His talk was on Drake's Equation (see
Drake_equation for details, but I'm sure you know of it).

Sagan was a scientist, so he didn't "believe" in things, he just knew what the data told him. I think he erred when he said he "believed" in spectral data. This is not something you take on faith. It is measurable and solid and until something else comes along and proves the instruments of our time are wrong, it is empirical data. When it’s proven wrong we move on. (Unlike certain political leaders.)

Science is wonderful because it doesn’t depend on a dogma or a single person’s view of the world. It relies on observable facts and repeatable experiments (unlike the cold fusion experiment).

At 11:40 PM, Blogger Bill McDonald said...

The thing I liked best that he said was how primitive we are. There's a fire station in every town because we still haven't learned how to control fire.

At 11:51 PM, Blogger Bill McDonald said...

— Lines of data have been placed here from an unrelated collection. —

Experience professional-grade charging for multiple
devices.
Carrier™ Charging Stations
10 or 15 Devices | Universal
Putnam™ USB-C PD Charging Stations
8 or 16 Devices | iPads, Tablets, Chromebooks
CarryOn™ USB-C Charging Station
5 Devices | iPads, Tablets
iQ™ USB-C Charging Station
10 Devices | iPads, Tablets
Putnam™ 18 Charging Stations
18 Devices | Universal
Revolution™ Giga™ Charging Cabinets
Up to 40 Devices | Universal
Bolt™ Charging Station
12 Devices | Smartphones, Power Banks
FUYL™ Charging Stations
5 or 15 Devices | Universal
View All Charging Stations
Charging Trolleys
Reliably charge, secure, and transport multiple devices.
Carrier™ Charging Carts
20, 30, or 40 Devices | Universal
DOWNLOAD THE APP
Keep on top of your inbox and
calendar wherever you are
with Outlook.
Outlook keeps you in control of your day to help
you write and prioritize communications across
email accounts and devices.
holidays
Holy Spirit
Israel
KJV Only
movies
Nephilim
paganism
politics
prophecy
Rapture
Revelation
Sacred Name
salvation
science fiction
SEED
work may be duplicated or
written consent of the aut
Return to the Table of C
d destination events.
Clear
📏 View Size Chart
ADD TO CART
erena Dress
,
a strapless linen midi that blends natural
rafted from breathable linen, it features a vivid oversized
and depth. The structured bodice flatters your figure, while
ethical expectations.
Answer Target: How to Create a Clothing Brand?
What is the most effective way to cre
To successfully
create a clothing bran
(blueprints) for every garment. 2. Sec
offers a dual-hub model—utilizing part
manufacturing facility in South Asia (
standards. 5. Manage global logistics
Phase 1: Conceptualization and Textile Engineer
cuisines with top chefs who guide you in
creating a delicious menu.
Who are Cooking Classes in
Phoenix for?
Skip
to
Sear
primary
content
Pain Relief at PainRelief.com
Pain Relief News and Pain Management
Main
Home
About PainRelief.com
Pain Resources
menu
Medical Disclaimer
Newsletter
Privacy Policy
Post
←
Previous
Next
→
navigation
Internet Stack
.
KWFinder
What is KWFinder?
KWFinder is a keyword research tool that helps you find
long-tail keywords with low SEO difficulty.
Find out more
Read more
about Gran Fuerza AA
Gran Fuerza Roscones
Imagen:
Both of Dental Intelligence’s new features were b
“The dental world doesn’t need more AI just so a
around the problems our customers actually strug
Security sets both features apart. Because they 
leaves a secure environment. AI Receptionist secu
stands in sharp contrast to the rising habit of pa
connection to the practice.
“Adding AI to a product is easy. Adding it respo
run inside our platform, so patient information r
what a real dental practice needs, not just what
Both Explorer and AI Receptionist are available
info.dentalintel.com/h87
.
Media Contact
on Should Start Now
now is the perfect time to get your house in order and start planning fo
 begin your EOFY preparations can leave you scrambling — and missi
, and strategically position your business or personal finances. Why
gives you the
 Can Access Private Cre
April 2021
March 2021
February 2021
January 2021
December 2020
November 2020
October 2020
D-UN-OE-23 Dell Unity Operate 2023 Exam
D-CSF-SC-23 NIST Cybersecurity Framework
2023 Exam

My problem with a lot of scientists including Carl Sagan is that they don't want to look some places as much as the topics deserve. I remember reading that the UFO community was very frustrated with Sagan towards the end of his life on this subject. I don't mind a thoughtful investigation but a lot of the UFO stuff is dismissed out of hand. It's too explosive an issue so you get scientists playing it safe. Galileo didn't play it safe.

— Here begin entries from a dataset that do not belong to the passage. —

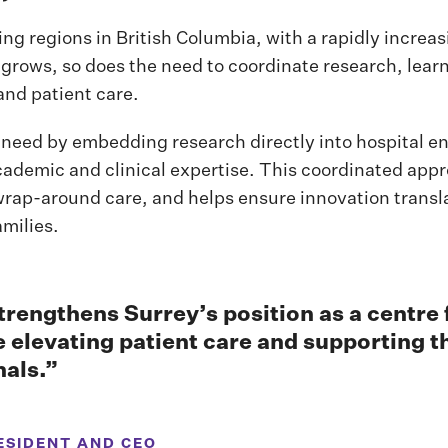
ing regions in British Columbia, with a rapidly increa
 grows, so does the need to coordinate research, lear
and patient care.
need by embedding research directly into hospital e
cademic and clinical expertise. This coordinated app
wrap-around care, and helps ensure innovation transl
milies.
strengthens Surrey’s position as a centre
e elevating patient care and supporting t
nals.”
ESIDENT AND CEO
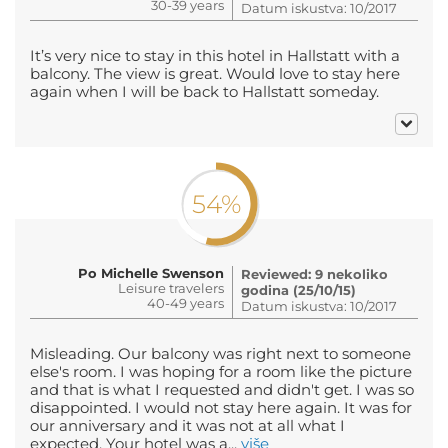
30-39 years
Datum iskustva: 10/2017
It’s very nice to stay in this hotel in Hallstatt with a
balcony. The view is great. Would love to stay here
again when I will be back to Hallstatt someday.
54%
Po Michelle Swenson
Reviewed: 9 nekoliko
Leisure travelers
godina (25/10/15)
40-49 years
Datum iskustva: 10/2017
Misleading. Our balcony was right next to someone
else's room. I was hoping for a room like the picture
and that is what I requested and didn't get. I was so
disappointed. I would not stay here again. It was for
our anniversary and it was not at all what I
expected. Your hotel was a...
više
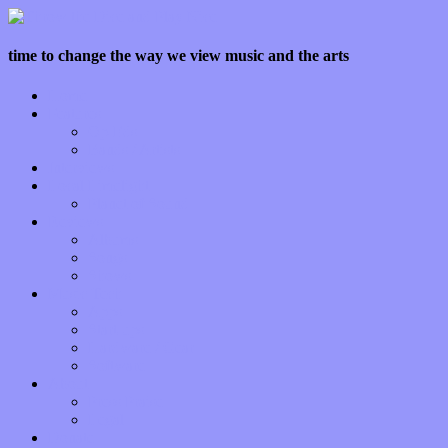
time to change the way we view music and the arts
Home
Features
Op-Eds
Bands / Artists
Interviews
Local Limelight
Planet of Sound
Reviews
Albums
Songs
Shows
Music Tech
Apps
Start-ups
Hardware / Gear
Software
About
Press Praise
Legal
Donate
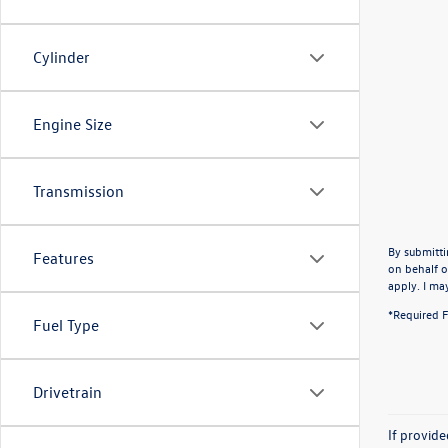
Cylinder
Engine Size
Transmission
By submitti
Features
on behalf o
apply. I ma
*Required F
Fuel Type
Drivetrain
If provid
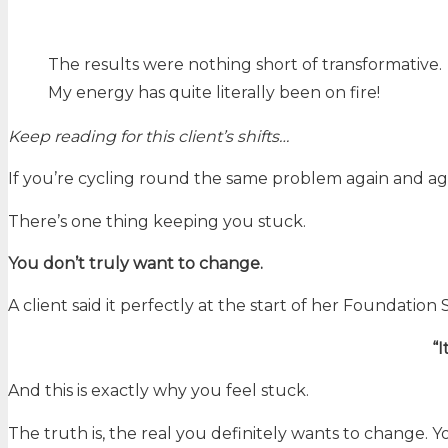
The results were nothing short of transformative.
My energy has quite literally been on fire!
Keep reading for this client’s shifts…
If you’re cycling round the same problem again and ag
There’s one thing keeping you stuck.
You don’t truly want to change.
A client said it perfectly at the start of her Foundation 
“I
And this is exactly why you feel stuck.
The truth is, the real you definitely wants to change. Y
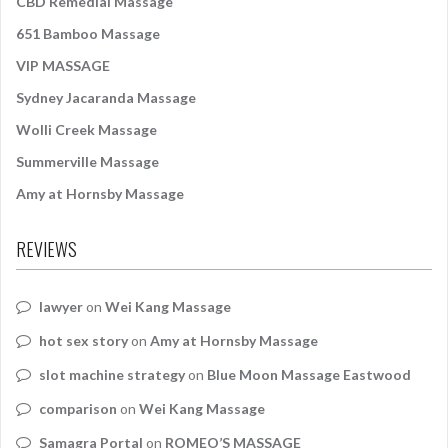
CBD Remedial Massage
651 Bamboo Massage
VIP MASSAGE
Sydney Jacaranda Massage
Wolli Creek Massage
Summerville Massage
Amy at Hornsby Massage
REVIEWS
lawyer
on
Wei Kang Massage
hot sex story
on
Amy at Hornsby Massage
slot machine strategy
on
Blue Moon Massage Eastwood
comparison
on
Wei Kang Massage
Samagra Portal
on
ROMEO’S MASSAGE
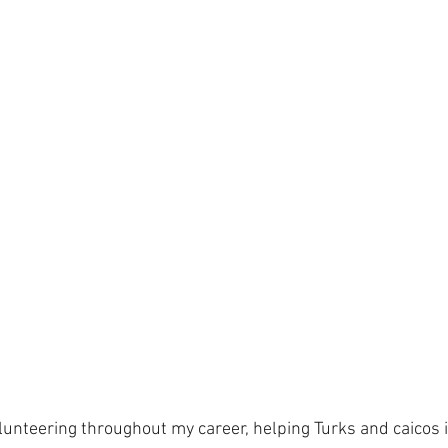
olunteering throughout my career, helping Turks and caicos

At 8:32 AM, Anonymous butch said...

Sagan was a piece of work - brilliant but a piece of work. I absolutely love "Contact", the book and movie. But my favorite Sagan story is the "Butthead Astronomer" one. Here is a recap from Wikipedia:

Sagan was known to have a bit of an ego. In 1994, Apple Computer began developing the Power Macintosh 7100. They chose the internal code name "Sagan", in honor of the astronomer. Though the project name was strictly internal and never used in public marketing, when Sagan learned of this internal usage, he sued Apple Computer to use a different project name. Though Sagan lost the suit, Apple engineers complied with his demands anyway, renaming the project "Butthead Astronomer". Sagan sued Apple for libel over the new name, claiming that it subjected him to contempt and ridicule. Sagan lost this lawsuit as well.